You are asked to write out the full listing exactly as it stands.

= = = =

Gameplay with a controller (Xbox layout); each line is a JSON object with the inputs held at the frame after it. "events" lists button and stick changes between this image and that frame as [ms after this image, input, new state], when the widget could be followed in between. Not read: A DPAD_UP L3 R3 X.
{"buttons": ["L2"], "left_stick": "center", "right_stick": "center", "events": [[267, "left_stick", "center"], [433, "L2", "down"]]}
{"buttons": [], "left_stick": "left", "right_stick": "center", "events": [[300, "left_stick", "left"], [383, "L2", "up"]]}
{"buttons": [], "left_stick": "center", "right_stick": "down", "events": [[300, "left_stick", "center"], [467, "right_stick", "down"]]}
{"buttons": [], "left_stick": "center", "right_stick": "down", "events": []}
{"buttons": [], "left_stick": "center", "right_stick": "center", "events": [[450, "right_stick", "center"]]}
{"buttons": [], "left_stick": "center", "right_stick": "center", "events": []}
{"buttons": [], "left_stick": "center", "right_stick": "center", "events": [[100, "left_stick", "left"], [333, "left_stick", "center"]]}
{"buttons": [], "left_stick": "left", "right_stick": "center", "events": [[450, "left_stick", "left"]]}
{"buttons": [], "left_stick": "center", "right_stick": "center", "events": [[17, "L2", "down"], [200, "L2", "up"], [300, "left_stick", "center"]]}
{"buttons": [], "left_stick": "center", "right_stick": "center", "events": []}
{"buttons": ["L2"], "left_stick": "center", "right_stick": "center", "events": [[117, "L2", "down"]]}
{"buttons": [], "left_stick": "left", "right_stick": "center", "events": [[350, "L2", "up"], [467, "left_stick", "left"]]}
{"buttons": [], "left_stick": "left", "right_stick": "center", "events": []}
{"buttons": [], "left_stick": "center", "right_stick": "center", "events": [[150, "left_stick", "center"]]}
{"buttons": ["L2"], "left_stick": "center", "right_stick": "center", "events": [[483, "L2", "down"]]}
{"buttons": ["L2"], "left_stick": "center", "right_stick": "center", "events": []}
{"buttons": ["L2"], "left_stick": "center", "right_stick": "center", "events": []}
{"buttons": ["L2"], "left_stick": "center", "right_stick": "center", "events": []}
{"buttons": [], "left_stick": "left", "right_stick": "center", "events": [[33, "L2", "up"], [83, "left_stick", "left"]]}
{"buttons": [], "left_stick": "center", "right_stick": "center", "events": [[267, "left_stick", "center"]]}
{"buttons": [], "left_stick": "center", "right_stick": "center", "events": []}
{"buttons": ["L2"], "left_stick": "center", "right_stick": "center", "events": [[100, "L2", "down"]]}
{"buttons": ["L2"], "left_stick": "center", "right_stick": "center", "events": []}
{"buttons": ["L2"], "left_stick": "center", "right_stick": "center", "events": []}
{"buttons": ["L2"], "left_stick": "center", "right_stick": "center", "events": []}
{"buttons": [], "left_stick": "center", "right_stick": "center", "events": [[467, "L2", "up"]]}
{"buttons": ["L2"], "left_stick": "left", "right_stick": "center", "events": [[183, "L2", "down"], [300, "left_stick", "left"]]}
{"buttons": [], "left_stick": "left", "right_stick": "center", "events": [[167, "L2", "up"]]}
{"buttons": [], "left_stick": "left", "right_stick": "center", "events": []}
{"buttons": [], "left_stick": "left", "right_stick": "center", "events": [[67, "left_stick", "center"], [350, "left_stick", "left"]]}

= = = =

Completed task
Gameplay with a controller (Xbox layout); each line is a JSON object with the inputs held at the frame after it. "events" lists button and stick changes between this image and that frame as [ms after this image, input, new state], when the widget could be followed in between. Not read: A DPAD_UP L3 R3 X.
{"buttons": ["L2"], "left_stick": "center", "right_stick": "center", "events": [[267, "left_stick", "center"], [433, "L2", "down"]]}
{"buttons": [], "left_stick": "left", "right_stick": "center", "events": [[300, "left_stick", "left"], [383, "L2", "up"]]}
{"buttons": [], "left_stick": "center", "right_stick": "down", "events": [[300, "left_stick", "center"], [467, "right_stick", "down"]]}
{"buttons": [], "left_stick": "center", "right_stick": "down", "events": []}
{"buttons": [], "left_stick": "center", "right_stick": "center", "events": [[450, "right_stick", "center"]]}
{"buttons": [], "left_stick": "center", "right_stick": "center", "events": []}
{"buttons": [], "left_stick": "center", "right_stick": "center", "events": [[100, "left_stick", "left"], [333, "left_stick", "center"]]}
{"buttons": [], "left_stick": "left", "right_stick": "center", "events": [[450, "left_stick", "left"]]}
{"buttons": [], "left_stick": "center", "right_stick": "center", "events": [[17, "L2", "down"], [200, "L2", "up"], [300, "left_stick", "center"]]}
{"buttons": [], "left_stick": "center", "right_stick": "center", "events": []}
{"buttons": ["L2"], "left_stick": "center", "right_stick": "center", "events": [[117, "L2", "down"]]}
{"buttons": [], "left_stick": "left", "right_stick": "center", "events": [[350, "L2", "up"], [467, "left_stick", "left"]]}
{"buttons": [], "left_stick": "left", "right_stick": "center", "events": []}
{"buttons": [], "left_stick": "center", "right_stick": "center", "events": [[150, "left_stick", "center"]]}
{"buttons": ["L2"], "left_stick": "center", "right_stick": "center", "events": [[483, "L2", "down"]]}
{"buttons": ["L2"], "left_stick": "center", "right_stick": "center", "events": []}
{"buttons": ["L2"], "left_stick": "center", "right_stick": "center", "events": []}
{"buttons": ["L2"], "left_stick": "center", "right_stick": "center", "events": []}
{"buttons": [], "left_stick": "left", "right_stick": "center", "events": [[33, "L2", "up"], [83, "left_stick", "left"]]}
{"buttons": [], "left_stick": "center", "right_stick": "center", "events": [[267, "left_stick", "center"]]}
{"buttons": [], "left_stick": "center", "right_stick": "center", "events": []}
{"buttons": ["L2"], "left_stick": "center", "right_stick": "center", "events": [[100, "L2", "down"]]}
{"buttons": ["L2"], "left_stick": "center", "right_stick": "center", "events": []}
{"buttons": ["L2"], "left_stick": "center", "right_stick": "center", "events": []}
{"buttons": ["L2"], "left_stick": "center", "right_stick": "center", "events": []}
{"buttons": [], "left_stick": "center", "right_stick": "center", "events": [[467, "L2", "up"]]}
{"buttons": ["L2"], "left_stick": "left", "right_stick": "center", "events": [[183, "L2", "down"], [300, "left_stick", "left"]]}
{"buttons": [], "left_stick": "left", "right_stick": "center", "events": [[167, "L2", "up"]]}
{"buttons": [], "left_stick": "left", "right_stick": "center", "events": []}
{"buttons": [], "left_stick": "left", "right_stick": "center", "events": [[67, "left_stick", "center"], [350, "left_stick", "left"]]}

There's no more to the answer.